慶應高校&慶應大が力を発揮するために取り組むミーティングと土台にある野村克也の言葉 (2ページ目)

  • 中島大輔●文 text by Nakajima Daisuke

「自信と信念を持って、とりあえずやってみる。気がついたらすぐにやってみる。行動に移す」

「自由とは、組織のために自分に何ができるかという利他的な姿勢をもって、自らが意思決定した責任を持つことで生まれる」

「当たり前のレベルが高まって、それを伝統と言う」

 以上は、まさに堀井監督が伝えたいことだった。

「最初は嫌々やっている学生もたくさんいたと思うけれど、お互いの発表について感想を書いていくのですが、『誰々がこんなに熱いヤツだとは思わなかった』などと発見があるんです。そうやってお互いを認め合っていく。

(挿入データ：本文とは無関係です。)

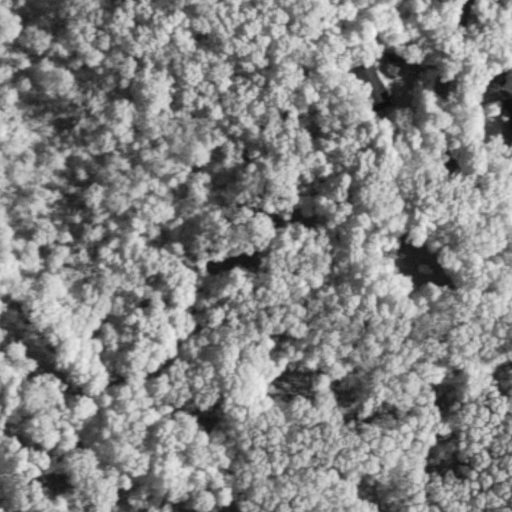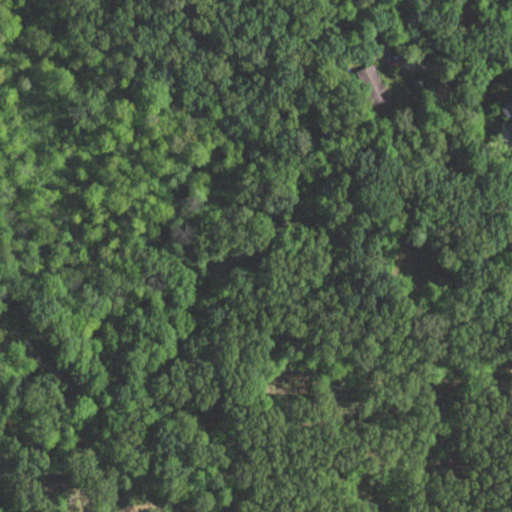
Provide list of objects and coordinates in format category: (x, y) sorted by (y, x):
building: (383, 86)
road: (438, 120)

 広く言えば、メンタルトレーニングの一環でもあります。自分の考え方を整理し、コミュニケーション能力、発信力、理解力が磨かれていく。みんなの前で発表するためには、頭も心も整理されていないといけないですから」

【慶應高校107年ぶり日本一にも一役】

 読書感想文を語り合ったあとには、2日後に始まるリーグ戦で各自がチームのために果たすべき役割を発表した。グループ内でフリートークを交わす際にはルールが2つあると、堀井監督が説明する。

「必ずいいところだけを話します。絶対に人の悪いところは見ない、言わない。あとは、自分の気持ちに素直になる。この2つがルールです」

 チームが勝利を目指す上で自分が果たすべき役割を個々が宣言。その後、副キャプテンや吉岡眞司メンタルコーチ、中根慎一郎助監督、堀井監督が部員たちの前で話をすると、チームはリラックスしつつ、前向きで高揚感の漂う雰囲気に包まれていった。開幕に向けて望ましい精神状態が整い、堀井監督の顔も晴れやかだった。

「いい意味でリラックスしていますが、リーグ戦開幕の2日前の雰囲気ではないですよね(笑)。こうやってチーム全体でオープンに話し合うことで、いつもどおりの姿勢で入っていける。チーム状態が悪い時や、浮かれている時も、みんなで話し合うことでリセットできると思います」

 スポーツでパフォーマンスを高めるためには「心技体」が重要と言われる。そのなかで心を整えるのは不可欠な一方、決して簡単なことではない。プレッシャーがかかればかかるほど、平常心を保つのは難しくなるからだ。